I think my daughters are closer to me than their dad - only because they are getting older and i think the closer to puberty they get the more they tend to need advice and support coming from a female rather than their dad. But that just could be my kids though. I know my son is a mummy's boy too at the moment,so as i said it could just be my kids.:winkwink:


----------



## alaskagrown

My sister and I were both closer to my mom. My dad was the bread winner and worked 7 days a week from dawn till dusk, while my mom stayed home and baked cookies and made arts and crafts with my sister and I. My dad is kind of awkward when it comes to having a conversation with if it is not business or surface related. But that's just how he is. I love my parents both, but my mom is more personable!


----------



## RachA

My sister and i were definitely closer to our mum. 
My sister-in-law is closer to her dad.
At the moment my lo is closer to me but she's only 2 1/2 years so that doesn't count.
My sister's two girls are closer to their mum but at the moment that stems from the fact that their dad walked out on them last year. Prior to that they were pretty close to their dad but no so much that they would take all their issues to him.

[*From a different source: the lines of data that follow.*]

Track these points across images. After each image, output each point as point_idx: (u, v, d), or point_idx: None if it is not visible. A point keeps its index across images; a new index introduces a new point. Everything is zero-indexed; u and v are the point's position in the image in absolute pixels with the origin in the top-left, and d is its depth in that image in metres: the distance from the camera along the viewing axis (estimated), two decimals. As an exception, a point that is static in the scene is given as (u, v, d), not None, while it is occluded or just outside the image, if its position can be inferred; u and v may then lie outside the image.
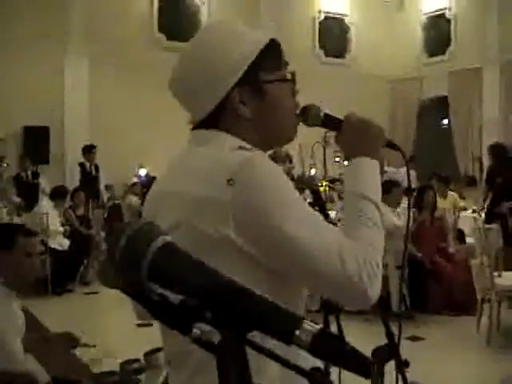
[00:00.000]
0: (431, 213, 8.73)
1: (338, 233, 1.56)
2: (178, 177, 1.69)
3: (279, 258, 1.52)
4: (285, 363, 0.91)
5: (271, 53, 1.74)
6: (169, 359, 1.73)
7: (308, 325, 0.89)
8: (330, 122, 1.84)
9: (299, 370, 0.91)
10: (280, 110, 1.75)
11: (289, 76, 1.79)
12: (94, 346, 3.91)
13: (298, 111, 1.81)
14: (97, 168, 12.56)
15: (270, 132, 1.75)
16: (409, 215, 1.96)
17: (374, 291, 1.51)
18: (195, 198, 1.56)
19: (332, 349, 0.87)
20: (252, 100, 1.70)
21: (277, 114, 1.74)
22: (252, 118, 1.70)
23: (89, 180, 12.22)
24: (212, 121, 1.70)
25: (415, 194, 9.11)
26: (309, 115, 1.82)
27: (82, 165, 12.25)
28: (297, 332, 0.89)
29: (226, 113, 1.69)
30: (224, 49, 1.68)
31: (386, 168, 13.18)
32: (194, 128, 1.76)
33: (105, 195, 13.20)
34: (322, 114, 1.83)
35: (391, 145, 1.84)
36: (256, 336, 0.93)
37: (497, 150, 10.52)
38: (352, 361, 0.87)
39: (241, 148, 1.61)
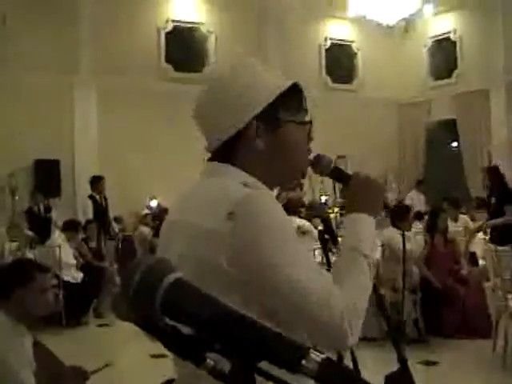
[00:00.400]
0: (443, 236, 8.71)
1: (328, 278, 1.62)
2: (185, 207, 1.78)
3: (269, 294, 1.58)
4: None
5: (292, 96, 1.82)
6: None
7: (314, 354, 0.91)
8: (338, 175, 1.93)
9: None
10: (291, 150, 1.82)
11: (306, 119, 1.86)
12: (107, 366, 3.91)
13: (310, 157, 1.89)
14: (105, 199, 12.54)
15: (279, 169, 1.82)
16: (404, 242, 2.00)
17: (354, 338, 1.58)
18: (196, 229, 1.64)
19: (338, 378, 0.89)
20: (267, 135, 1.77)
21: (288, 153, 1.81)
22: (264, 152, 1.77)
23: (99, 212, 12.20)
24: (226, 151, 1.78)
25: (427, 217, 9.12)
26: (320, 165, 1.91)
27: (92, 197, 12.17)
28: (303, 361, 0.91)
29: (240, 144, 1.76)
30: (249, 83, 1.77)
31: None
32: (209, 159, 1.83)
33: (116, 227, 13.21)
34: (332, 166, 1.92)
35: (385, 204, 1.93)
36: (265, 365, 0.95)
37: (491, 172, 10.74)
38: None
39: (245, 185, 1.68)
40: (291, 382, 0.94)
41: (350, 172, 1.91)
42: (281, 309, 1.59)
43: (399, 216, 8.37)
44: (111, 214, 12.83)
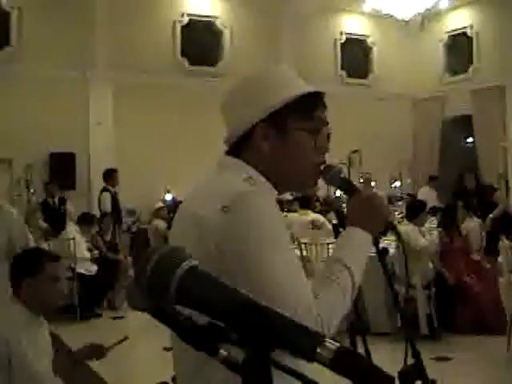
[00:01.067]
0: (458, 231, 8.69)
1: (307, 286, 1.65)
2: (193, 197, 1.87)
3: (247, 286, 1.58)
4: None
5: (308, 103, 1.87)
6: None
7: (329, 342, 0.91)
8: (346, 187, 1.96)
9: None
10: (298, 157, 1.87)
11: (317, 127, 1.88)
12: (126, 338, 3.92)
13: (322, 166, 1.92)
14: (116, 192, 12.53)
15: (284, 175, 1.88)
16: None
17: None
18: (196, 215, 1.72)
19: (353, 366, 0.89)
20: (274, 139, 1.84)
21: (293, 160, 1.87)
22: (269, 154, 1.84)
23: (114, 205, 12.23)
24: (238, 147, 1.88)
25: (441, 213, 9.11)
26: (329, 174, 1.94)
27: (109, 190, 12.16)
28: (318, 349, 0.91)
29: (249, 143, 1.86)
30: (266, 85, 1.87)
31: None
32: (226, 152, 1.93)
33: (129, 220, 13.26)
34: (341, 177, 1.96)
35: (391, 227, 1.96)
36: (281, 356, 0.95)
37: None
38: (373, 378, 0.89)
39: (247, 180, 1.77)
40: (303, 372, 0.94)
41: (357, 186, 1.95)
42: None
43: (414, 211, 8.37)
44: (125, 207, 12.87)
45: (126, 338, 3.88)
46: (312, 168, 1.90)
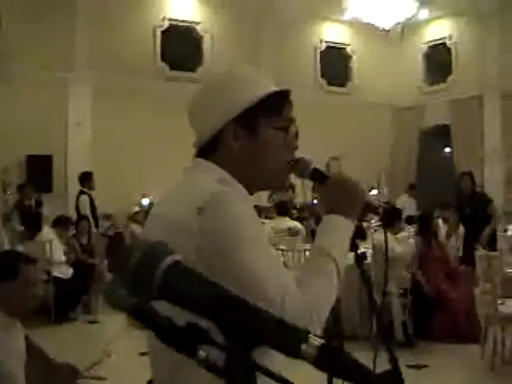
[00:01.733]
0: (436, 240, 8.73)
1: (290, 279, 1.66)
2: (164, 202, 1.87)
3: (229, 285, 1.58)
4: None
5: (276, 102, 1.88)
6: None
7: (313, 339, 0.91)
8: (317, 177, 1.94)
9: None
10: (266, 155, 1.87)
11: (284, 124, 1.89)
12: (104, 379, 3.83)
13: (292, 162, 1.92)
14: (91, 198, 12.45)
15: (255, 173, 1.87)
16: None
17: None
18: (169, 222, 1.71)
19: (337, 362, 0.88)
20: (244, 139, 1.84)
21: (264, 158, 1.87)
22: (240, 154, 1.84)
23: (91, 208, 12.16)
24: (208, 149, 1.87)
25: (419, 221, 9.14)
26: (298, 168, 1.93)
27: (84, 193, 12.06)
28: (303, 346, 0.90)
29: (219, 144, 1.85)
30: (233, 86, 1.87)
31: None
32: (195, 155, 1.92)
33: (105, 223, 13.19)
34: (310, 168, 1.93)
35: (370, 207, 1.92)
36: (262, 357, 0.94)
37: (467, 178, 10.80)
38: (357, 374, 0.89)
39: (219, 181, 1.75)
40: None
41: (327, 173, 1.94)
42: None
43: (390, 219, 8.39)
44: (100, 211, 12.78)
45: (109, 355, 3.79)
46: (283, 165, 1.90)
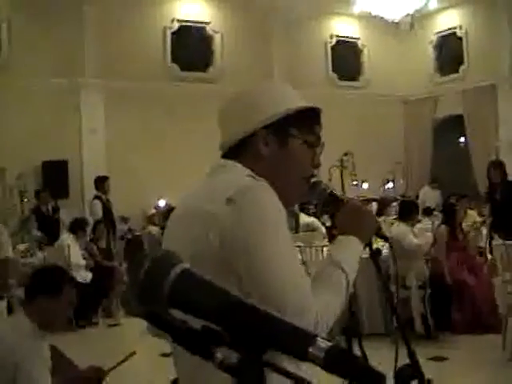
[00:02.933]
0: (460, 229, 8.69)
1: (308, 283, 1.70)
2: (189, 201, 1.90)
3: (250, 282, 1.66)
4: None
5: (309, 117, 1.96)
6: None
7: (321, 342, 0.92)
8: (333, 200, 2.02)
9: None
10: (293, 167, 1.94)
11: (315, 143, 1.97)
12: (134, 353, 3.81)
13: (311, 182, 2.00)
14: (109, 201, 12.50)
15: (276, 182, 1.86)
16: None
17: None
18: (196, 211, 1.77)
19: (345, 364, 0.89)
20: (274, 146, 1.90)
21: (288, 168, 1.93)
22: (267, 160, 1.90)
23: (107, 212, 12.21)
24: (236, 151, 1.92)
25: (444, 211, 9.09)
26: (316, 191, 2.01)
27: (99, 197, 12.13)
28: (310, 349, 0.91)
29: (248, 147, 1.90)
30: (273, 94, 1.96)
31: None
32: (222, 156, 1.97)
33: (123, 227, 13.23)
34: (327, 192, 2.02)
35: (381, 235, 2.05)
36: (275, 358, 0.96)
37: (496, 167, 10.62)
38: (365, 375, 0.89)
39: (250, 176, 1.79)
40: (298, 373, 0.95)
41: (343, 198, 2.03)
42: (255, 295, 1.63)
43: (406, 212, 8.39)
44: (117, 214, 12.82)
45: (133, 353, 3.81)
46: (304, 180, 1.97)
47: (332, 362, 0.90)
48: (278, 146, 1.90)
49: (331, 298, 1.73)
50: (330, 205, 2.02)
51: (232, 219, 1.66)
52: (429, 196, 14.30)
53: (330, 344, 0.91)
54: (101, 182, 12.14)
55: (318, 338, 0.92)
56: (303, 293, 1.65)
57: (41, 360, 3.25)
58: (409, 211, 8.46)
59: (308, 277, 1.74)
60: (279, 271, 1.65)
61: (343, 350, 0.91)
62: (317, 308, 1.64)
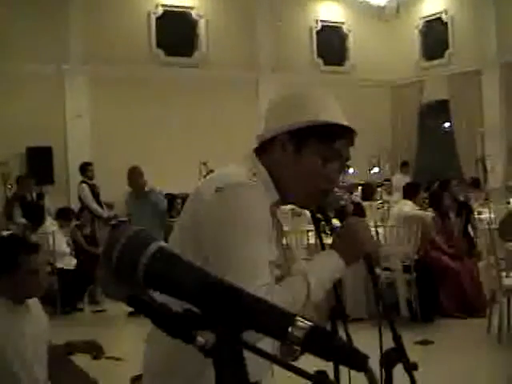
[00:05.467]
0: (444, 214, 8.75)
1: (266, 279, 1.79)
2: (205, 181, 2.11)
3: (213, 264, 1.76)
4: (286, 365, 0.92)
5: (332, 132, 1.98)
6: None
7: (301, 322, 0.90)
8: (341, 215, 2.06)
9: (302, 373, 0.92)
10: (303, 178, 1.99)
11: (330, 157, 1.99)
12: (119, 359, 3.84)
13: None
14: (95, 186, 12.52)
15: (289, 188, 2.00)
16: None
17: None
18: (196, 193, 1.97)
19: (325, 344, 0.88)
20: (289, 153, 1.97)
21: (298, 178, 1.99)
22: (280, 165, 1.98)
23: (94, 197, 12.19)
24: (264, 147, 2.03)
25: (430, 196, 9.22)
26: (329, 200, 2.06)
27: (85, 183, 12.14)
28: (290, 329, 0.90)
29: (268, 148, 2.01)
30: (308, 101, 2.02)
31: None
32: (255, 149, 2.08)
33: (109, 213, 13.15)
34: (339, 205, 2.06)
35: (374, 259, 2.11)
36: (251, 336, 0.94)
37: None
38: (346, 355, 0.88)
39: (252, 174, 1.91)
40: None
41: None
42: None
43: (413, 191, 8.92)
44: (103, 201, 12.79)
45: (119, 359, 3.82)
46: (316, 192, 2.01)
47: (312, 342, 0.88)
48: (293, 153, 1.96)
49: (286, 298, 1.77)
50: (337, 217, 2.07)
51: (213, 205, 1.82)
52: (401, 181, 14.29)
53: (310, 324, 0.89)
54: (85, 168, 12.17)
55: (298, 318, 0.90)
56: (257, 285, 1.72)
57: (22, 336, 3.23)
58: (415, 191, 8.92)
59: (271, 277, 1.83)
60: (240, 262, 1.76)
61: (324, 329, 0.89)
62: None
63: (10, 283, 3.26)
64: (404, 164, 16.06)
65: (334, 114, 2.00)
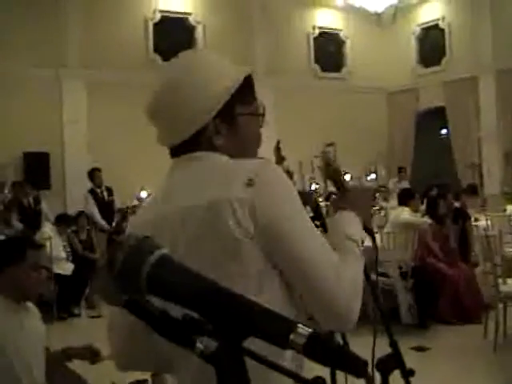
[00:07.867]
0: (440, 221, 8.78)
1: (337, 257, 1.67)
2: (176, 198, 1.78)
3: (283, 252, 1.63)
4: (286, 372, 0.93)
5: (247, 87, 1.84)
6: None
7: (302, 328, 0.91)
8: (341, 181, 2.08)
9: (301, 380, 0.93)
10: (249, 141, 1.87)
11: (260, 110, 1.90)
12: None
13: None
14: (109, 191, 12.52)
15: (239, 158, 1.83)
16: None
17: (356, 312, 1.66)
18: (212, 203, 1.64)
19: (326, 351, 0.89)
20: (226, 130, 1.80)
21: (245, 144, 1.85)
22: (224, 146, 1.79)
23: (103, 205, 12.18)
24: (188, 146, 1.81)
25: (426, 203, 9.26)
26: (330, 168, 2.11)
27: (92, 191, 12.16)
28: (291, 336, 0.90)
29: (201, 140, 1.79)
30: (206, 81, 1.78)
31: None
32: (173, 154, 1.92)
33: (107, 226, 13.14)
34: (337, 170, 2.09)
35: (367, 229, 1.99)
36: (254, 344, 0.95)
37: None
38: (346, 362, 0.89)
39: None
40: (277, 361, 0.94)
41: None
42: (292, 275, 1.65)
43: (406, 198, 9.12)
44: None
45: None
46: (259, 146, 1.93)
47: (313, 348, 0.89)
48: (230, 130, 1.79)
49: (356, 267, 1.72)
50: (336, 184, 2.08)
51: (261, 194, 1.61)
52: (397, 187, 14.30)
53: (310, 330, 0.90)
54: (93, 174, 12.23)
55: (299, 325, 0.91)
56: (336, 265, 1.65)
57: (20, 332, 3.23)
58: (410, 197, 9.15)
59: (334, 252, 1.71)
60: (313, 247, 1.64)
61: (324, 336, 0.90)
62: (350, 277, 1.67)
63: (15, 277, 3.27)
64: (401, 170, 16.11)
65: (234, 70, 1.83)
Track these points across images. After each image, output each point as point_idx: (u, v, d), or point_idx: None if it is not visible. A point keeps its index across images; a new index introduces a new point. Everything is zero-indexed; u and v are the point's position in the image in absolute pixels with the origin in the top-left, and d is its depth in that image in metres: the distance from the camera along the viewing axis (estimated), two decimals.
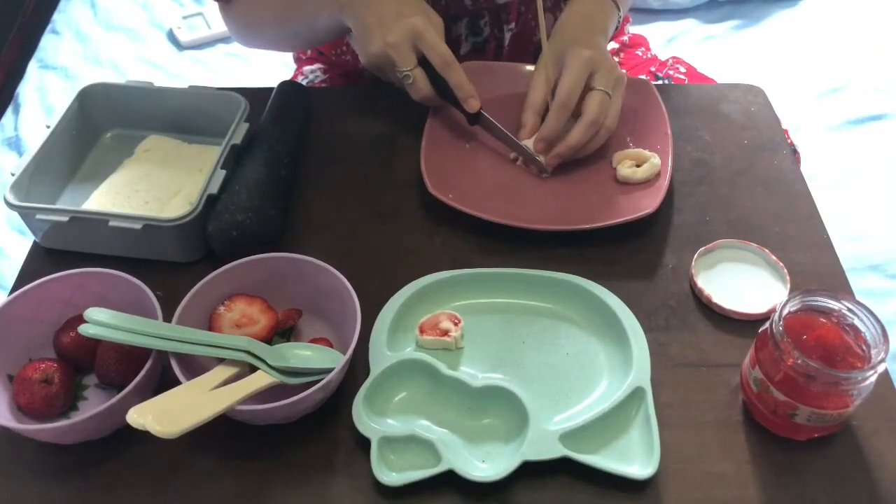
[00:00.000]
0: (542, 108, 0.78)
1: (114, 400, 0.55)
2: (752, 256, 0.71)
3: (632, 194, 0.75)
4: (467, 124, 0.80)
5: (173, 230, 0.68)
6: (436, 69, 0.75)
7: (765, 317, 0.66)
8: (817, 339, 0.57)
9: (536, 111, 0.77)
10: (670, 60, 1.04)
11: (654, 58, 1.07)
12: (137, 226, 0.67)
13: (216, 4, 0.90)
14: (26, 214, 0.70)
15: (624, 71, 0.77)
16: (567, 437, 0.57)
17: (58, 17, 1.89)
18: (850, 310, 0.57)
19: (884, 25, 1.81)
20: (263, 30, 0.90)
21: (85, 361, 0.62)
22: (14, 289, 0.68)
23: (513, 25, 0.92)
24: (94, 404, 0.61)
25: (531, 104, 0.78)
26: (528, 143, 0.77)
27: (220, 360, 0.59)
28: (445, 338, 0.64)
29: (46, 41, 1.83)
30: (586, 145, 0.76)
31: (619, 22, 0.86)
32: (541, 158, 0.77)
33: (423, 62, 0.75)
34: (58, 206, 0.74)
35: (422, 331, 0.65)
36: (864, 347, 0.55)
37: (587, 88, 0.75)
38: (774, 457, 0.59)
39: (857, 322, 0.56)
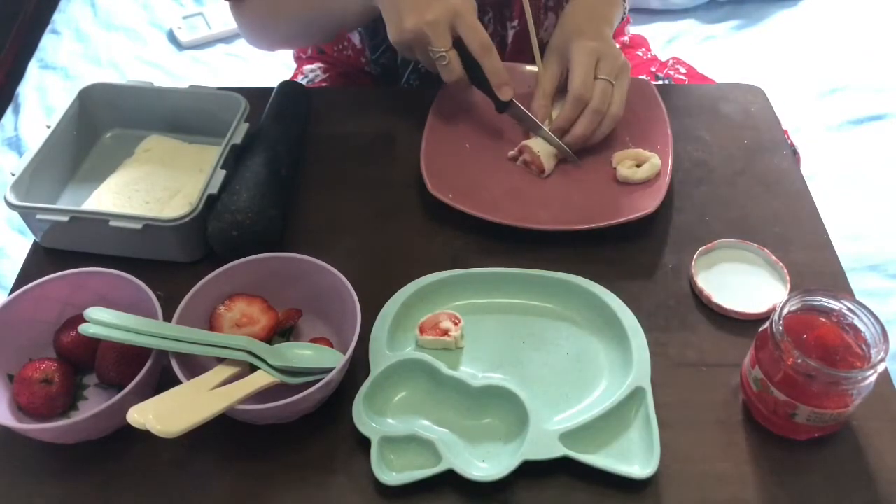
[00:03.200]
0: (552, 97, 0.80)
1: (114, 400, 0.55)
2: (752, 256, 0.71)
3: (632, 194, 0.75)
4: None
5: (173, 230, 0.68)
6: (472, 53, 0.74)
7: (765, 316, 0.66)
8: (817, 339, 0.57)
9: (547, 100, 0.79)
10: (670, 61, 1.04)
11: (655, 58, 1.07)
12: (137, 226, 0.67)
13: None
14: (26, 214, 0.70)
15: (626, 59, 0.79)
16: (567, 436, 0.57)
17: (58, 17, 1.89)
18: (850, 309, 0.56)
19: (884, 25, 1.81)
20: (280, 26, 0.89)
21: (85, 361, 0.62)
22: (14, 289, 0.68)
23: (516, 23, 0.93)
24: (94, 404, 0.61)
25: (542, 94, 0.79)
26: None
27: (221, 360, 0.59)
28: (445, 337, 0.64)
29: (46, 41, 1.83)
30: (594, 134, 0.77)
31: (624, 13, 0.87)
32: (567, 149, 0.78)
33: (457, 44, 0.74)
34: (58, 206, 0.74)
35: (422, 331, 0.65)
36: (864, 347, 0.55)
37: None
38: (774, 457, 0.59)
39: (856, 322, 0.56)
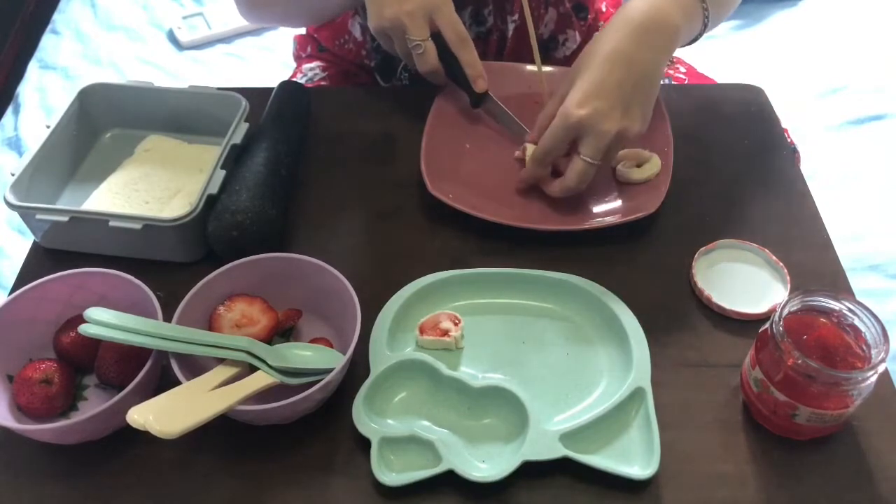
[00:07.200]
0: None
1: (114, 400, 0.55)
2: (752, 256, 0.71)
3: (632, 194, 0.75)
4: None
5: (173, 230, 0.68)
6: (448, 45, 0.75)
7: (765, 317, 0.66)
8: (817, 340, 0.57)
9: (549, 121, 0.72)
10: (670, 60, 1.04)
11: None
12: (137, 226, 0.67)
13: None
14: (26, 214, 0.70)
15: (625, 127, 0.68)
16: (567, 437, 0.57)
17: (58, 17, 1.89)
18: (850, 310, 0.56)
19: (884, 25, 1.81)
20: (272, 4, 0.89)
21: (85, 361, 0.62)
22: (14, 289, 0.68)
23: (516, 17, 0.93)
24: (94, 404, 0.61)
25: (545, 116, 0.75)
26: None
27: (221, 361, 0.59)
28: (445, 338, 0.64)
29: (46, 41, 1.83)
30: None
31: (704, 25, 0.74)
32: None
33: (434, 36, 0.75)
34: (58, 206, 0.74)
35: (422, 331, 0.65)
36: (865, 347, 0.55)
37: (573, 149, 0.70)
38: (774, 457, 0.59)
39: (857, 322, 0.56)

I think it totally depends on the personalities of the parents and children.


----------



## Mighty Max

It can vary. I have a daughter who is almost 13, and her mom died when she was a baby, and it was just us. So we're REALLY close. She enjoys all the same things I do, she's almost like a son really! And that hasn't changed even though she's getting older, and I have a new girlfriend who has a 13 year old son. She prefers boy activities, and my girlfriends son will tag along with us on all of our activities. But just because Evan has a father figure and my daughter has a mother figure doesn't mean that we will basically switch parenting roles. Evan is definitely a mummy's boy, and Riley is definitely a daddy's girl! She is comfortable discussing anything with me, I gave her 'the talk' and I bought her first bra recently. She has never had anyone else other than me up until now, so our relationship is fantastic. But it really depends. In Riley and Evans case, they've only ever had 1 parent, so obviously... But generally i'd say mothers and daughters and fathers and sons would be closest


----------



## Amy_T

I've always been closer to my mum, although I love my dad to bits and used to go to football with him etc, the heart to heart chats etc were always with my mum. 

My 6 year old is closer to me than my husband at the minute and my 18 month old is 50-50!


----------



## hopeandpray

I was closer to my dad as a teenager. Even though he worked pretty much constantly. Personality wise we just clicked better. Think it depends on the individual.


----------